As shown in the figure, in the initial stage and for some time since the 200th test, the absence of the correlation model led to poor clustering results. Subsequently, the clustering effect gradually improves with the tests. This effect is obtained both for Figure 5a and Figure 5d–g, corroborating the hypothesis of continuous learning which is the ability to perform online modeling learning and continuously updated with new changes.

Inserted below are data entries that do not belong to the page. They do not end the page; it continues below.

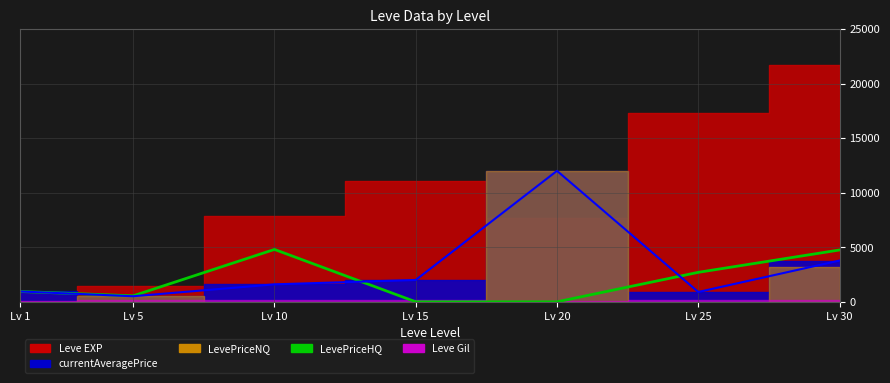

In LevePriceHQ, how many points are higher than both neighbors (excluding endpoints)?

1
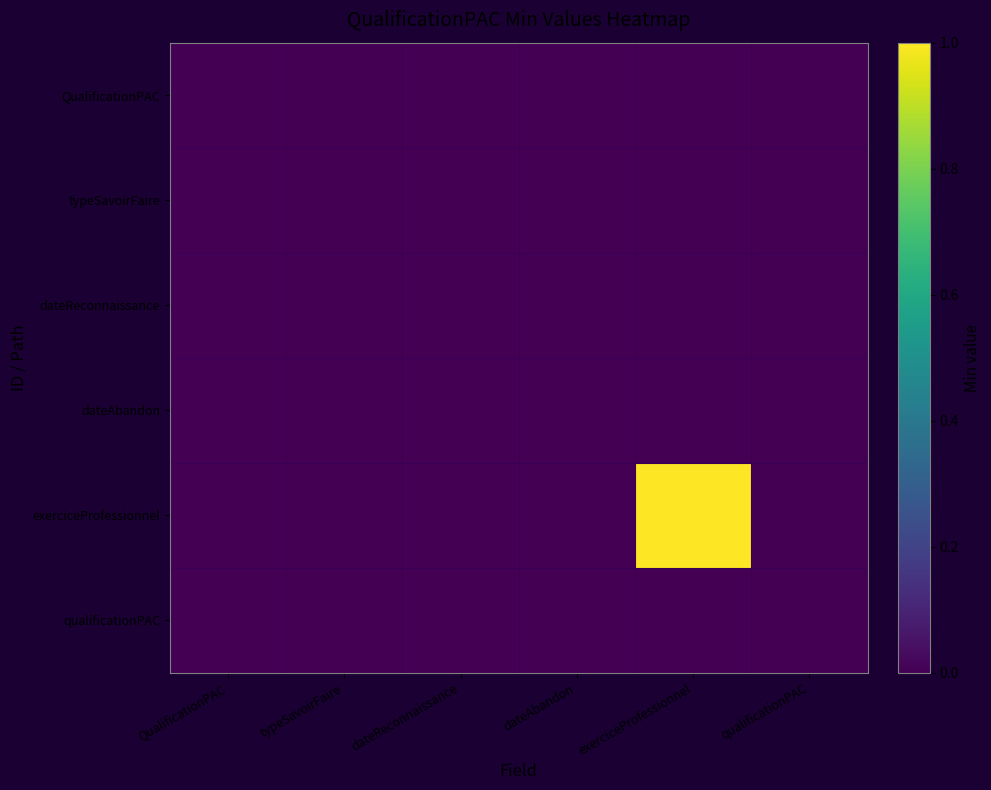

How many distinct data groups are displayed?

6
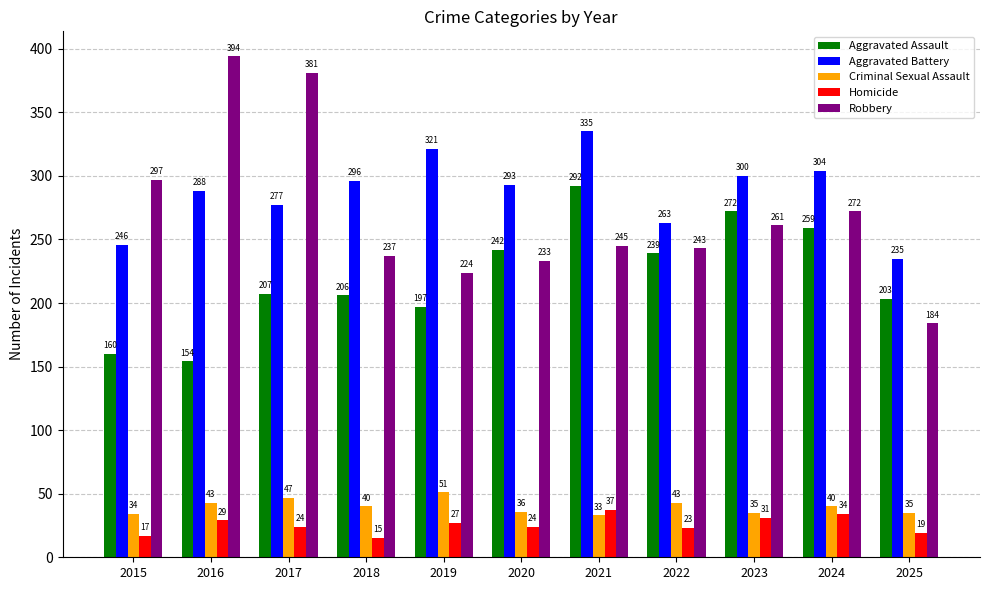

How many series are shown in this chart?

5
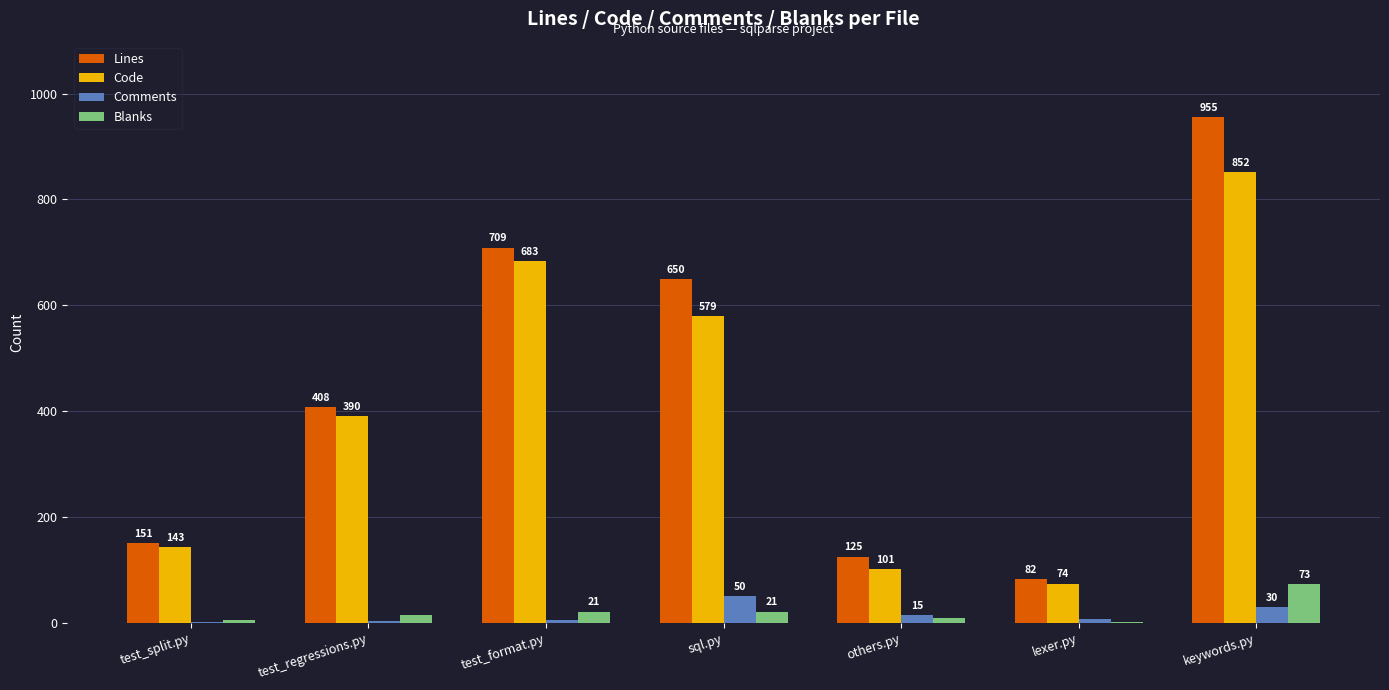

The Lines series shows 82 at lexer.py. True or false?

True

Figure 5b,c shows the continuous learning process of inter-agent collaboration. This is the agent communication between agent1-4 located in the first layer and agent0 in the second layer, for the 109th and 110th test processes, respectively. The two tests are of the same type, the difference being the presence of additional feedback behavior in the input110 test. Because the behavioral process makes there a delay, agent4 data arrives later than agent1 and agent2. In the 109th test, agent4 will select model_1 before model_2. Agent4 selected the best-matched model that directly benefited the feedback. agent0 can also get a more stable sequence, to continue to update the model features. The results of the hierarchical clustering in Figure 5d–g also show that the higher layer of the test process can obtain more stable clustering results, and the lower be more volatility. It is beneficial to have a multi-layer design structure of agents in that one agent at a higher layer is chosen to communicate with four agents at a lower layer. Even if there is an agent clustering error, the agent at the higher layer is more likely to make the correct choice based on the results of many agents. With such a structure, it is shown that higher layers always perform more consistently, except for new-type tests.

6. Conclusions

Facing the dynamically changing environment, it has been a challenge for multi-agent systems to design the system structure and task objectives to improve the response to change adaptability. Facing the diverse needs of environmental changes, we propose an adaptive multi-agent clustering recognition system that uses time series to achieve recognition by clustering predictive behaviors. The agent internally completes the clustering prediction activity on the input, and the system achieves the diversity requirement by designing the connection structure with different combinations of agents with different functions. Finally, the feasibility test experiments are conducted for video behavior recognition scenarios, and the experiments yield correct recognition results, while the synergistic effect between agents and the form of connection combinations can achieve convergence in the results, which shows the feasibility of the system to meet the diversity requirements. However, there are still many factors that can be explored. For example, in the selection of the number of layers of the system, we also conducted a test session for 5-layer and even 6-layer structures designed. The increase in the number of agents at the bottom layer allows the system to obtain finer classification results but also makes the convergence rate of the correct clustering rate of all agents slower. Another example is the design of the connection structure of the agents for self-organization to establish connection relations, so that the multi-layer structure can be implemented more flexibly according to the state of neighboring agents, etc. Finally, the feasibility test experiments on video behavior recognition scenarios are conducted to verify the synergistic effect between agents and the convergence of results achieved in the face of new changes, which shows the feasibility of the system to meet the diversity requirements.